*** Opening of Supplied passage ***

Motion 21-Motion to Vacate Judgment in Car Accident Case
James P. Newman, Shari S. Shelmadine, Newman & Pelafas, 118 South Clinton - Suite 300, Chicago, Illinois 60661, 312.756.5600, Atty No. 35702.
Judge Ellis Reid.
NOW COMES the Plaintiff, AMERICAN SERVICE INSURANCE COMPANY (“ASI”), by and through its attorneys, NEWMAN & PELAFAS, and for its Post-Trial Motion for a vacation of the judgment on September 18, 2000, for judgment in favor of ASI and against the Defendant, LESLAW OLSZEWSKI (“Olszewski”), or, in the alternative, for a new trial, states and alleges as follows:
This declaratory judgment action, filed by ASI, derived from an automobile accident in which Olszewski was involved with Eva Kruth on December 31, 1997. On or before June 8, 1997, ASI issued its automobile insurance Policy Number IL PP 261498-00-01 to Olszewski as the named insured, subject to the terms, conditions and exclusions as set forth fully therein (the “Policy”). The Policy had effective dates of June 8, 1997 through December 8, 1997. It is ASI's position that Olszewski failed and neglected to pay the requisite renewal premium to ASI to renew his insurance policy when it expired on December 8, 1997. Accordingly, on December 31, 1997, when the automobile accident occurred between Olszewski and Eva Kruth, the ASI Policy was not in effect. The ASI Policy was thereafter renewed, with effective dates of January 6, 1998 to July 6, 1998.
In opposition to ASI's position, Olszewski asserted that on December 6, 1997, he requested a renewal of the Policy and paid the sum of $169.00 as a down payment pursuant to an installment plan, which he apparently arranged with and through Midwest Competent & Insurance Agency, and that he eventually paid the total requested premium. Olszewski further asserted that he received a copy of a Fax Copy Letter requesting such renewal, and that he thereafter received an Insurance Identification Card indicating an effective date of January 6, 1998.

*** Close of Supplied passage ***
*** Opening of Record excerpts ***

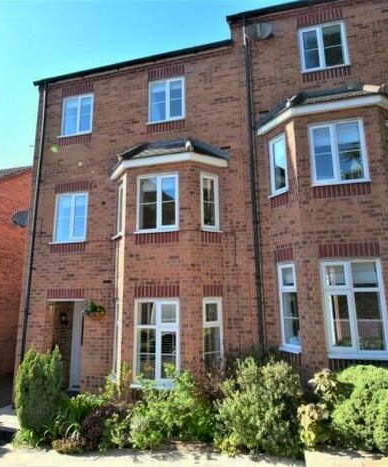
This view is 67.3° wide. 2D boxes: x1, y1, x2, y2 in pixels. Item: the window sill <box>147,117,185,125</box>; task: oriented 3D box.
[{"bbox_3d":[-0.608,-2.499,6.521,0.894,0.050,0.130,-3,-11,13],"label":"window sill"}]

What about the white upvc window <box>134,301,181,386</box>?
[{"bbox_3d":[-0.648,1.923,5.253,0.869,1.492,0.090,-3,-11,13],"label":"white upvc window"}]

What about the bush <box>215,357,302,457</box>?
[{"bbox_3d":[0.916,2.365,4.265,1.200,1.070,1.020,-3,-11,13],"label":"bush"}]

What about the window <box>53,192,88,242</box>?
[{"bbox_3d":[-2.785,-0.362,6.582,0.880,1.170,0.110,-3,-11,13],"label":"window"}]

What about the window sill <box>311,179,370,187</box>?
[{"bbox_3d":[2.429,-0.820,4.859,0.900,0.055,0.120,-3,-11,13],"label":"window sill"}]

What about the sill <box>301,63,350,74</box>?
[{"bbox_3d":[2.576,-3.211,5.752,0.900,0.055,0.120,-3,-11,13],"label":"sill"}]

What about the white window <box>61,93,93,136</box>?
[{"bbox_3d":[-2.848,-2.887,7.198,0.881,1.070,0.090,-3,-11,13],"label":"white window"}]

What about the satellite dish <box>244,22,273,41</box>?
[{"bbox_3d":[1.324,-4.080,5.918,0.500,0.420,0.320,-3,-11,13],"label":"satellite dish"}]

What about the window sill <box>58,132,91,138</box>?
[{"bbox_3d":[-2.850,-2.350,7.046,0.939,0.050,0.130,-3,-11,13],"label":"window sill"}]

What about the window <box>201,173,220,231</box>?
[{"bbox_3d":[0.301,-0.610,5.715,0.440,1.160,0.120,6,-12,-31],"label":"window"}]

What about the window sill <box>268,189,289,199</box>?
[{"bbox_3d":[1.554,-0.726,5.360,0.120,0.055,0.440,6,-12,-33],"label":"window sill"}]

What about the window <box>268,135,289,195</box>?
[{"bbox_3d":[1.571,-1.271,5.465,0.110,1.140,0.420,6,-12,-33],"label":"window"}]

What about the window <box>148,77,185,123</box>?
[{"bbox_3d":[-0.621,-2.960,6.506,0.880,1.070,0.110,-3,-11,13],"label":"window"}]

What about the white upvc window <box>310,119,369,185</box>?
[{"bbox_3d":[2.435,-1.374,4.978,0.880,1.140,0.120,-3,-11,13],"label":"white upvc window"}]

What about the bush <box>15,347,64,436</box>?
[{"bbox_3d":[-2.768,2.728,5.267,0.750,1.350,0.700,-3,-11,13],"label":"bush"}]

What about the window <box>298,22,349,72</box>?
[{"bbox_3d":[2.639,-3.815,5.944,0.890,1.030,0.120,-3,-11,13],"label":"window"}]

*** Close of Record excerpts ***
*** Opening of Record excerpts ***

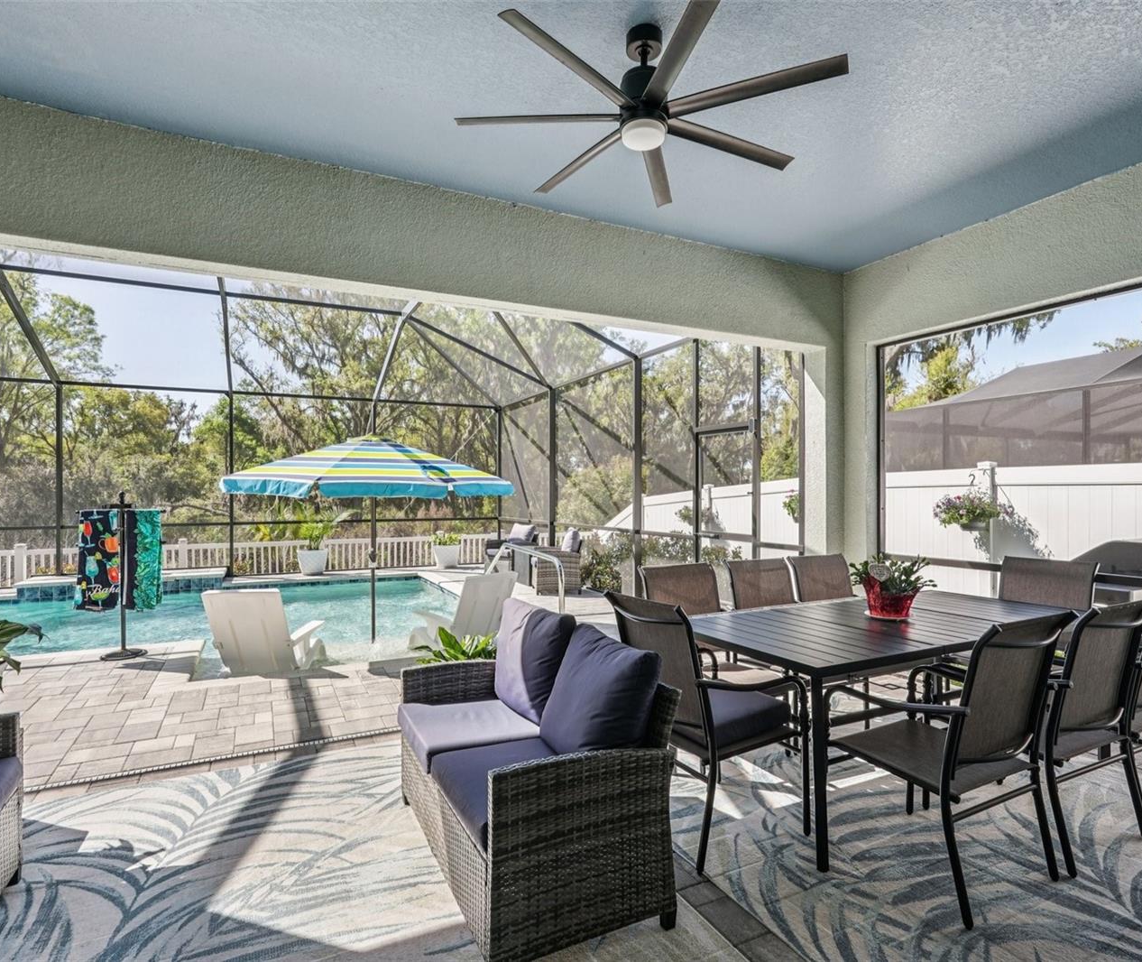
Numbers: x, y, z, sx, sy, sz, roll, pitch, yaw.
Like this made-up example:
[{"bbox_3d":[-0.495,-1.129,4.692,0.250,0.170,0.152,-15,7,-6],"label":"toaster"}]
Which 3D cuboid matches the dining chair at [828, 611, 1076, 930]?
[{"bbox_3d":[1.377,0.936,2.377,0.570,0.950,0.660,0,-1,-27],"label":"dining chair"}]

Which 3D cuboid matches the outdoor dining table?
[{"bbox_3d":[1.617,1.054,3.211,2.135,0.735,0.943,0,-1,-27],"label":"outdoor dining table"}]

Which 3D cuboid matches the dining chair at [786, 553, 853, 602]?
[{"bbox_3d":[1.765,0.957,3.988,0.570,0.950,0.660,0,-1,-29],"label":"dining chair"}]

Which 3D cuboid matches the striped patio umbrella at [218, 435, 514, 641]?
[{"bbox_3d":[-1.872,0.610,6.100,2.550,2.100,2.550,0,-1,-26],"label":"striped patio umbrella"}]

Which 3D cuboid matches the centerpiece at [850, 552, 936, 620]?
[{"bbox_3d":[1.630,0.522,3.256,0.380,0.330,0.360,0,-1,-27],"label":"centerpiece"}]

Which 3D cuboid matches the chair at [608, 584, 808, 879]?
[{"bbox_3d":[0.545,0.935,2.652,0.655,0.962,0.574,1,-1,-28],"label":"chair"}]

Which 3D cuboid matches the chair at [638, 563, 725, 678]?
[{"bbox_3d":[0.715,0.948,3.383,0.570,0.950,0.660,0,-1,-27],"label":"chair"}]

*** Close of Record excerpts ***

_Action item 1_. Write out the part of the motion to vacate starting with "Motion 21-Motion to" and going on through "Judge Ellis Reid.".
_Action item 2_. Summarize the motion to vacate in two sentences.
_Action item 3_. Continue the motion to vacate from the point where it stops.

_Exercise result 1_.
Motion 21-Motion to Vacate Judgment in Car Accident Case
James P. Newman, Shari S. Shelmadine, Newman & Pelafas, 118 South Clinton - Suite 300, Chicago, Illinois 60661, 312.756.5600, Atty No. 35702.
Judge Ellis Reid.

_Exercise result 2_. American Service Insurance Company moves to vacate the September 18, 2000 judgment and to have judgment entered in its favor against Leslaw Olszewski, or alternatively for a new trial, in a declaratory judgment action arising from Olszewski's December 31, 1997 accident with Eva Kruth. ASI maintains that his policy expired on December 8, 1997 for nonpayment of the renewal premium and was not renewed until January 6, 1998, while Olszewski asserts that he requested renewal on December 6, 1997, paid $169.00 down under an installment plan, and eventually paid the full premium.

_Exercise result 3_.
On September 18, 2000, following several continuances, each of which was on the Court's own motion, this matter proceeded to a bench trial before Judge Ellis Reid. Following the evidence, the Court entered judgment in favor of Olszewski and against ASI. This Post-Trial Motion follows. Attached hereto as Exhibit “A” in support of ASI's Motion is a copy of the transcript of the trial before this Court.
As the following discussion will aptly demonstrate, this Court committed several reversible errors, which errors warrant a vacation of the judgment in favor of Olszewski and the entry of judgment in favor of ASI, or, in the alternative, a new trial on all issues. First, this Court erred in denying ASI's oral motion to bar Olszewski from calling witnesses to testify at trial who were not disclosed to ASI prior to trial, or at any time in the history of this litigation. Second, this Court erred in entering judgment in favor of Olszewski, when Olszewski put forth no evidence, and solicited no testimony at all, during the trial on the issue of “agency.” Third, this Court erred in interjecting itself into the trial during ASI's closing argument. Finally, this Court erred in its interpretation of Illinois law on the issue of “agency.”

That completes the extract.